§ **TASK DETAILS**: Please repeat all the entries. Nothing may differ.

§ **RECORDS FOR PROCESSING**:
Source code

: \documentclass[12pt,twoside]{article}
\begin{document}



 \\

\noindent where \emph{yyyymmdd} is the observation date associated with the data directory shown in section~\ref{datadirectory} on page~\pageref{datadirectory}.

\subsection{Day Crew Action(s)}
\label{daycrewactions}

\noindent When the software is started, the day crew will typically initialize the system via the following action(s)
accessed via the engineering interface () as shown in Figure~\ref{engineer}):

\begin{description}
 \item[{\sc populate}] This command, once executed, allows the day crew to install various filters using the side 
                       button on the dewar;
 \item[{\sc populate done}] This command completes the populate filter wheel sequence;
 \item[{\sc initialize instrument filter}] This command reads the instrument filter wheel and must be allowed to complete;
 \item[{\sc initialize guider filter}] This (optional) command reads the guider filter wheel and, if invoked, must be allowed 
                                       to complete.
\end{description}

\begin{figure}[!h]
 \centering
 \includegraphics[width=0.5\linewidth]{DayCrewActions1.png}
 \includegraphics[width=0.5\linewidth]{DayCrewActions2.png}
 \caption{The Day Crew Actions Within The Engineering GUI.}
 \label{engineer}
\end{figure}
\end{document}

§ **OUTPUT OF THE TASK**:
Source code

: \documentclass[12pt,twoside]{article}
\begin{document}



 \\

\noindent where \emph{yyyymmdd} is the observation date associated with the data directory shown in section~\ref{datadirectory} on page~\pageref{datadirectory}.

\subsection{Day Crew Action(s)}
\label{daycrewactions}

\noindent When the software is started, the day crew will typically initialize the system via the following action(s)
accessed via the engineering interface () as shown in Figure~\ref{engineer}):

\begin{description}
 \item[{\sc populate}] This command, once executed, allows the day crew to install various filters using the side 
                       button on the dewar;
 \item[{\sc populate done}] This command completes the populate filter wheel sequence;
 \item[{\sc initialize instrument filter}] This command reads the instrument filter wheel and must be allowed to complete;
 \item[{\sc initialize guider filter}] This (optional) command reads the guider filter wheel and, if invoked, must be allowed 
                                       to complete.
\end{description}

\begin{figure}[!h]
 \centering
 \includegraphics[width=0.5\linewidth]{DayCrewActions1.png}
 \includegraphics[width=0.5\linewidth]{DayCrewActions2.png}
 \caption{The Day Crew Actions Within The Engineering GUI.}
 \label{engineer}
\end{figure}
\end{document}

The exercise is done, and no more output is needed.